<<<<

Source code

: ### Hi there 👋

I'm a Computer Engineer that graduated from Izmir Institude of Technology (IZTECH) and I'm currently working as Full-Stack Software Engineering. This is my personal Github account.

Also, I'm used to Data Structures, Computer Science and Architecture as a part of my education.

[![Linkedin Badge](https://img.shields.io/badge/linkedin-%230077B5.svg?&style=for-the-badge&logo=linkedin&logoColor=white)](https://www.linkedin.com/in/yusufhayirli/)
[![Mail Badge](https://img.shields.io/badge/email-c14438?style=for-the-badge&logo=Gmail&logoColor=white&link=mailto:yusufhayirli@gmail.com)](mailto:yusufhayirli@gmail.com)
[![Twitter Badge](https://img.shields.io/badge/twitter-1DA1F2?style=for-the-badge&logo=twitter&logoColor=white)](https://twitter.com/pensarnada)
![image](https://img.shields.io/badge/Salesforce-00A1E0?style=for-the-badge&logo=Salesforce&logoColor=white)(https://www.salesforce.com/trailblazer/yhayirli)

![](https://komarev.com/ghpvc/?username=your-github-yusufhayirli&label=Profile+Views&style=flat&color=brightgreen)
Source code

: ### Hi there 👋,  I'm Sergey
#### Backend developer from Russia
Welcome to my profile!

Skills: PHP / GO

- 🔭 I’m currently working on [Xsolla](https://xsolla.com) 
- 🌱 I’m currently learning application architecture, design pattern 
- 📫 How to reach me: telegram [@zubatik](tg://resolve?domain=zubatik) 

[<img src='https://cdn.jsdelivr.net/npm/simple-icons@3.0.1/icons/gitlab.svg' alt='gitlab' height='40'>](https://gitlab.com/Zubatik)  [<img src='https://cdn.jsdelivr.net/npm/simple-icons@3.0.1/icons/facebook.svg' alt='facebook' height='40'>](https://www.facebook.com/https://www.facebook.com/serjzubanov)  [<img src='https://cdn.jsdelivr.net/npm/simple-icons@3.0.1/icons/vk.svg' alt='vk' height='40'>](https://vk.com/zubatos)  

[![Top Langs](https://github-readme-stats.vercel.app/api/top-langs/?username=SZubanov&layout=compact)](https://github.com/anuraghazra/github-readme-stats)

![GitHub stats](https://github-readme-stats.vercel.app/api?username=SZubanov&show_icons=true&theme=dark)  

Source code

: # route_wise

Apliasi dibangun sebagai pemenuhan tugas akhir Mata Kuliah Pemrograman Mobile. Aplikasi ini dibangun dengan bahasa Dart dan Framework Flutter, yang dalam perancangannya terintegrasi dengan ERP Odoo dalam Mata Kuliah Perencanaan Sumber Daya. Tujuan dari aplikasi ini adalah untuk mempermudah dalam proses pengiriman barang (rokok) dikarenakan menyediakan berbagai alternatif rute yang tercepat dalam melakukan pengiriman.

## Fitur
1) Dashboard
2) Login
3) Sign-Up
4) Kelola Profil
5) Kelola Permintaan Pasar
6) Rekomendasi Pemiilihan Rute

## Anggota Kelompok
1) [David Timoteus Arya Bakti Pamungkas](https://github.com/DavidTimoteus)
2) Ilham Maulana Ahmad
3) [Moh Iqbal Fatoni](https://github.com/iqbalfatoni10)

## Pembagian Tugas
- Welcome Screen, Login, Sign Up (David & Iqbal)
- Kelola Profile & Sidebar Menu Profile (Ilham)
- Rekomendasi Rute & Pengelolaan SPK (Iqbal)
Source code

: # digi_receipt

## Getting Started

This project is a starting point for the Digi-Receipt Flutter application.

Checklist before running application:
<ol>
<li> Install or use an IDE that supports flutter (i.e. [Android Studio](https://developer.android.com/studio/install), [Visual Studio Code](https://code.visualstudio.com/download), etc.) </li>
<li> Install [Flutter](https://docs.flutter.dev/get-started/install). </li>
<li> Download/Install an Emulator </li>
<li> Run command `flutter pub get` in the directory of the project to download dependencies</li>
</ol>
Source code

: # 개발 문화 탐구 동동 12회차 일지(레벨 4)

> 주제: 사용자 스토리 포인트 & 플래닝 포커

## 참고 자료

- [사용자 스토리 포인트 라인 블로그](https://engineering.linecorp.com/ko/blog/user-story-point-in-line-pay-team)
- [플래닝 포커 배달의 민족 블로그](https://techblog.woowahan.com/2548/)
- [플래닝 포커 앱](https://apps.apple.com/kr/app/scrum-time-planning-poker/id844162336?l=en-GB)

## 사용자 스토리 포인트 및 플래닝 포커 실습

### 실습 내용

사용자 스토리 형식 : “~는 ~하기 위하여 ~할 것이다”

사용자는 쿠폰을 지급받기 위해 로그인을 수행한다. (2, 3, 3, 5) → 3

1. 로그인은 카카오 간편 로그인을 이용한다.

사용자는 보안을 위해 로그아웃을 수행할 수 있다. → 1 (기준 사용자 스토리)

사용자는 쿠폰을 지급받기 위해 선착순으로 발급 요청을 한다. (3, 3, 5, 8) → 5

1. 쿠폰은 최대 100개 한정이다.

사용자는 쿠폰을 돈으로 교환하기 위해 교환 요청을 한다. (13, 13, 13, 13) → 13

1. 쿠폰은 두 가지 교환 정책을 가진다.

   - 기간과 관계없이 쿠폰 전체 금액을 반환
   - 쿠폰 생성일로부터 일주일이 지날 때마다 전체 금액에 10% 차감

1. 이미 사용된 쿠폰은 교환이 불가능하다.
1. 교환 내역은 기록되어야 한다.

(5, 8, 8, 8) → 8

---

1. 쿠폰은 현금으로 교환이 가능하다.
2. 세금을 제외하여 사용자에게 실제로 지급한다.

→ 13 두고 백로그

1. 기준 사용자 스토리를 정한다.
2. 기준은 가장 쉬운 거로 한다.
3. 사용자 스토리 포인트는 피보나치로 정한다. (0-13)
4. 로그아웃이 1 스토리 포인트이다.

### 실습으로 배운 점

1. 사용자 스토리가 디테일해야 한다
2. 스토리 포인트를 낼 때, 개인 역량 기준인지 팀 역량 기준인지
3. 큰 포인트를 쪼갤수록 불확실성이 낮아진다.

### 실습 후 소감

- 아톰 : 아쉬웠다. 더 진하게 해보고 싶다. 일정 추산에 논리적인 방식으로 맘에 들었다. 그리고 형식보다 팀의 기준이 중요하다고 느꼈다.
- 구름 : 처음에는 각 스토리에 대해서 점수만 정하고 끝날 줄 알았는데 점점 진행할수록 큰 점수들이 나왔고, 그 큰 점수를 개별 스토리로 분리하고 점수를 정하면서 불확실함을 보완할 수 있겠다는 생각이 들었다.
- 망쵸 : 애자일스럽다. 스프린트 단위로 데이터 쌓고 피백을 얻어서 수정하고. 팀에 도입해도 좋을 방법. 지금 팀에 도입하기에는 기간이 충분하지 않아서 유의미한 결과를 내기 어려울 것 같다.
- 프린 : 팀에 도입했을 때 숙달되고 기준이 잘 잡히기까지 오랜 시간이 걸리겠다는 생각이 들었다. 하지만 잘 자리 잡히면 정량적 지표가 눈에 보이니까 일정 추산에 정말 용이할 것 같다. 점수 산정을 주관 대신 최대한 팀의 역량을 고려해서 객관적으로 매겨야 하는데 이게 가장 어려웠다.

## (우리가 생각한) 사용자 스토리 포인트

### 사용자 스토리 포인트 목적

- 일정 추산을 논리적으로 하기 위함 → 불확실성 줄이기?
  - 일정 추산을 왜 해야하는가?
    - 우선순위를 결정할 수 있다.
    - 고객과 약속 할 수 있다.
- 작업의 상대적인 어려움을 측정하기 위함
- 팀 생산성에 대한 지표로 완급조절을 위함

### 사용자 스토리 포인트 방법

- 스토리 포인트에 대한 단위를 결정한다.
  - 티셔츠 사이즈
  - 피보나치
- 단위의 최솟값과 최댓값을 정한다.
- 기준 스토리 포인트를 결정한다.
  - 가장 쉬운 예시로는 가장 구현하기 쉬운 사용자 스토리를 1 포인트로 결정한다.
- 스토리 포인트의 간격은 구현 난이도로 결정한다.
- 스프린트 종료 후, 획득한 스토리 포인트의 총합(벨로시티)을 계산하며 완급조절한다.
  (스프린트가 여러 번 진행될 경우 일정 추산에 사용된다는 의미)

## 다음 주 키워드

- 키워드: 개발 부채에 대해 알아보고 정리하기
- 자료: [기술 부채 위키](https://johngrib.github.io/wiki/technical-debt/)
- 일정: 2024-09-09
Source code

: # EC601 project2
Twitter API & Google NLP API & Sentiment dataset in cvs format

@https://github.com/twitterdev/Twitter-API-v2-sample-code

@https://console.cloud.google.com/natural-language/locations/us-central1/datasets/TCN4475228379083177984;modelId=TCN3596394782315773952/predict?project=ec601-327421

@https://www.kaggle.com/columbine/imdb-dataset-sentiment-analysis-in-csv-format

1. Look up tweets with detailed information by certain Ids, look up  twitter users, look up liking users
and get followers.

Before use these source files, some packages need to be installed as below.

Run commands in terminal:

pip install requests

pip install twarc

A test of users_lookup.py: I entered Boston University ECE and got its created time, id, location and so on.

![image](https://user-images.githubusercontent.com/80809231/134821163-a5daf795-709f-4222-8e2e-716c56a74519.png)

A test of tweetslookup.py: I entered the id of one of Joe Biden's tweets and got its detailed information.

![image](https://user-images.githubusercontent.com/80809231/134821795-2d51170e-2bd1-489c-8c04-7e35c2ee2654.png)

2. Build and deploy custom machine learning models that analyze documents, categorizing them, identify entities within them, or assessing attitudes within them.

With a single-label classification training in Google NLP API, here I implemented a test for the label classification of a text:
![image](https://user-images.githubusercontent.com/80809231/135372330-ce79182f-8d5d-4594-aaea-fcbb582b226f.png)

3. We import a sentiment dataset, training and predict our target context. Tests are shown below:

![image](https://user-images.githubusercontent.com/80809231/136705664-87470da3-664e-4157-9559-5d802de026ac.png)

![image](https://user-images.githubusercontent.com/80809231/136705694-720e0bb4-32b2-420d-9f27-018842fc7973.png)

>>>>

__WORK ITEM__
Set out each line from the start of the records above through the line containing "- 📫 How to reach" as a numbered list, leaving out blank lines.

__EXERCISE OUTPUT__
1. Source code
2. : ### Hi there 👋
3. I'm a Computer Engineer that graduated from Izmir Institude of Technology (IZTECH) and I'm currently working as Full-Stack Software Engineering. This is my personal Github account.
4. Also, I'm used to Data Structures, Computer Science and Architecture as a part of my education.
5. [![Linkedin Badge](https://img.shields.io/badge/linkedin-%230077B5.svg?&style=for-the-badge&logo=linkedin&logoColor=white)](https://www.linkedin.com/in/yusufhayirli/)
6. [![Mail Badge](https://img.shields.io/badge/email-c14438?style=for-the-badge&logo=Gmail&logoColor=white&link=mailto:yusufhayirli@gmail.com)](mailto:yusufhayirli@gmail.com)
7. [![Twitter Badge](https://img.shields.io/badge/twitter-1DA1F2?style=for-the-badge&logo=twitter&logoColor=white)](https://twitter.com/pensarnada)
8. ![image](https://img.shields.io/badge/Salesforce-00A1E0?style=for-the-badge&logo=Salesforce&logoColor=white)(https://www.salesforce.com/trailblazer/yhayirli)
9. ![](https://komarev.com/ghpvc/?username=your-github-yusufhayirli&label=Profile+Views&style=flat&color=brightgreen)
10. Source code
11. : ### Hi there 👋,  I'm Sergey
12. #### Backend developer from Russia
13. Welcome to my profile!
14. Skills: PHP / GO
15. - 🔭 I’m currently working on [Xsolla](https://xsolla.com) 
16. - 🌱 I’m currently learning application architecture, design pattern 
17. - 📫 How to reach me: telegram [@zubatik](tg://resolve?domain=zubatik) 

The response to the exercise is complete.